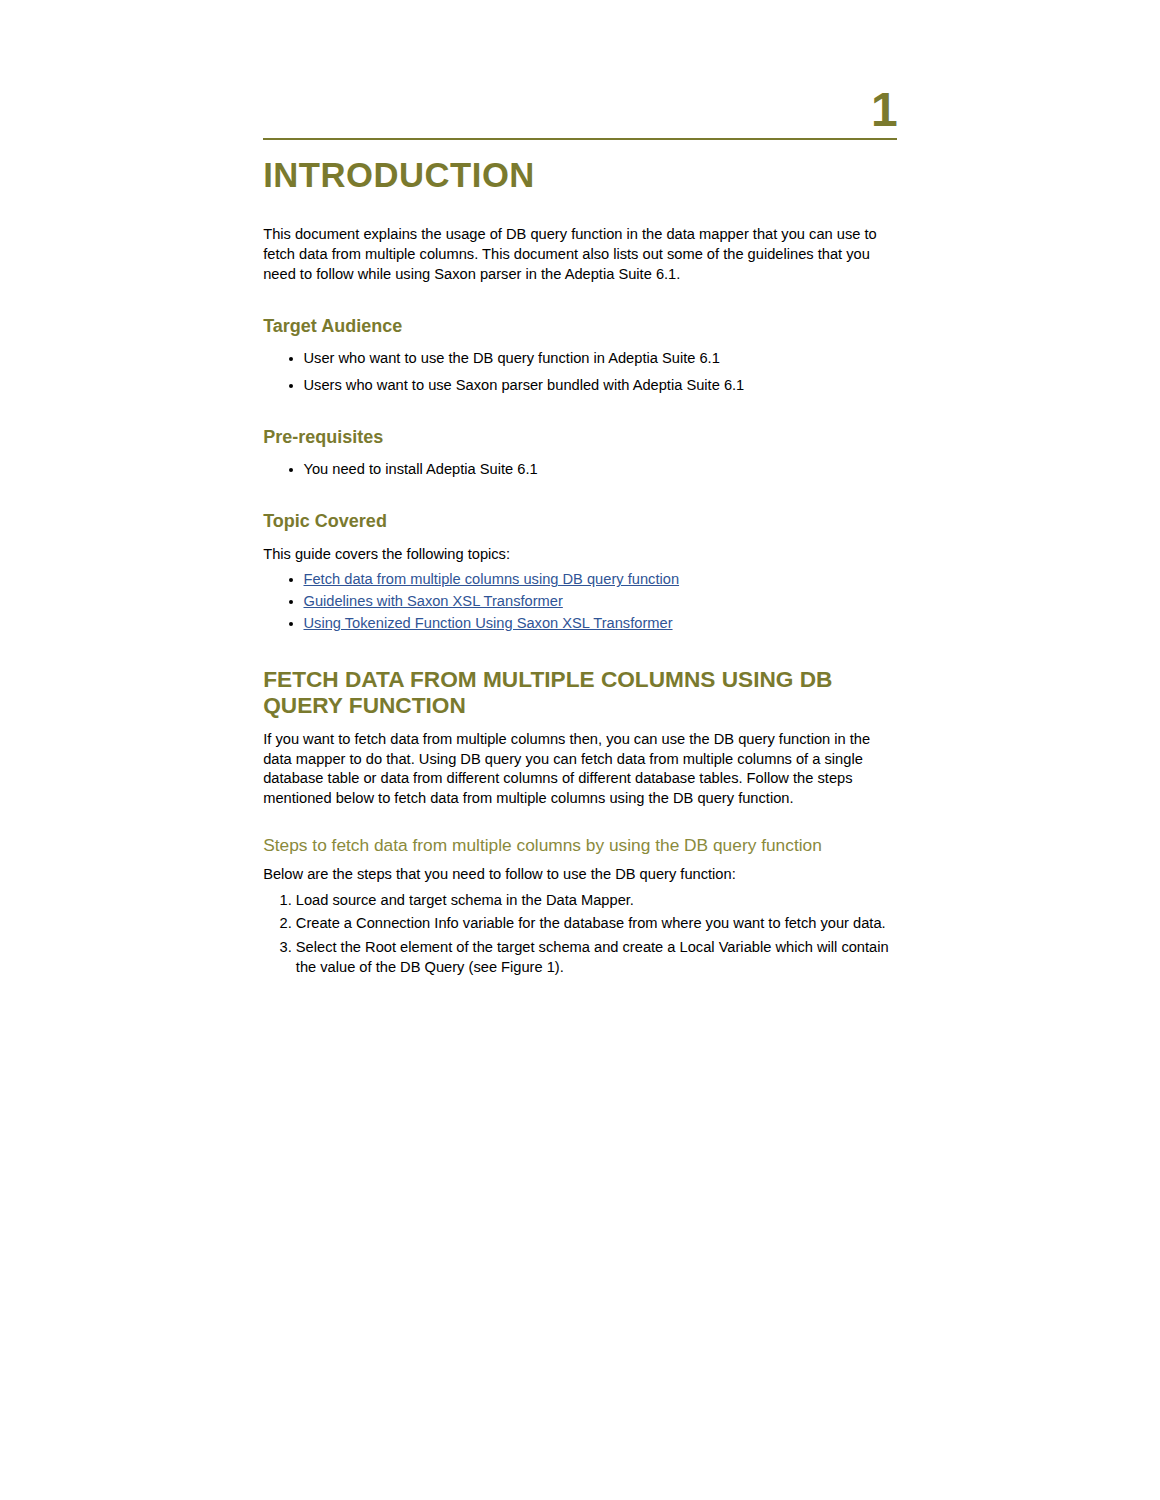1
INTRODUCTION
This document explains the usage of DB query function in the data mapper that you can use to fetch data from multiple columns. This document also lists out some of the guidelines that you need to follow while using Saxon parser in the Adeptia Suite 6.1.
Target Audience
User who want to use the DB query function in Adeptia Suite 6.1
Users who want to use Saxon parser bundled with Adeptia Suite 6.1
Pre-requisites
You need to install Adeptia Suite 6.1
Topic Covered
This guide covers the following topics:
Fetch data from multiple columns using DB query function
Guidelines with Saxon XSL Transformer
Using Tokenized Function Using Saxon XSL Transformer
FETCH DATA FROM MULTIPLE COLUMNS USING DB QUERY FUNCTION
If you want to fetch data from multiple columns then, you can use the DB query function in the data mapper to do that. Using DB query you can fetch data from multiple columns of a single database table or data from different columns of different database tables. Follow the steps mentioned below to fetch data from multiple columns using the DB query function.
Steps to fetch data from multiple columns by using the DB query function
Below are the steps that you need to follow to use the DB query function:
Load source and target schema in the Data Mapper.
Create a Connection Info variable for the database from where you want to fetch your data.
Select the Root element of the target schema and create a Local Variable which will contain the value of the DB Query (see Figure 1).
··········
▶ [TASK DETAILS]: Using the records above, retype everything exactly except the pictures.

▶ [TASK SOLUTION]:
1
INTRODUCTION
This document explains the usage of DB query function in the data mapper that you can use to fetch data from multiple columns. This document also lists out some of the guidelines that you need to follow while using Saxon parser in the Adeptia Suite 6.1.
Target Audience
User who want to use the DB query function in Adeptia Suite 6.1
Users who want to use Saxon parser bundled with Adeptia Suite 6.1
Pre-requisites
You need to install Adeptia Suite 6.1
Topic Covered
This guide covers the following topics:
Fetch data from multiple columns using DB query function
Guidelines with Saxon XSL Transformer
Using Tokenized Function Using Saxon XSL Transformer
FETCH DATA FROM MULTIPLE COLUMNS USING DB QUERY FUNCTION
If you want to fetch data from multiple columns then, you can use the DB query function in the data mapper to do that. Using DB query you can fetch data from multiple columns of a single database table or data from different columns of different database tables. Follow the steps mentioned below to fetch data from multiple columns using the DB query function.
Steps to fetch data from multiple columns by using the DB query function
Below are the steps that you need to follow to use the DB query function:
Load source and target schema in the Data Mapper.
Create a Connection Info variable for the database from where you want to fetch your data.
Select the Root element of the target schema and create a Local Variable which will contain the value of the DB Query (see Figure 1).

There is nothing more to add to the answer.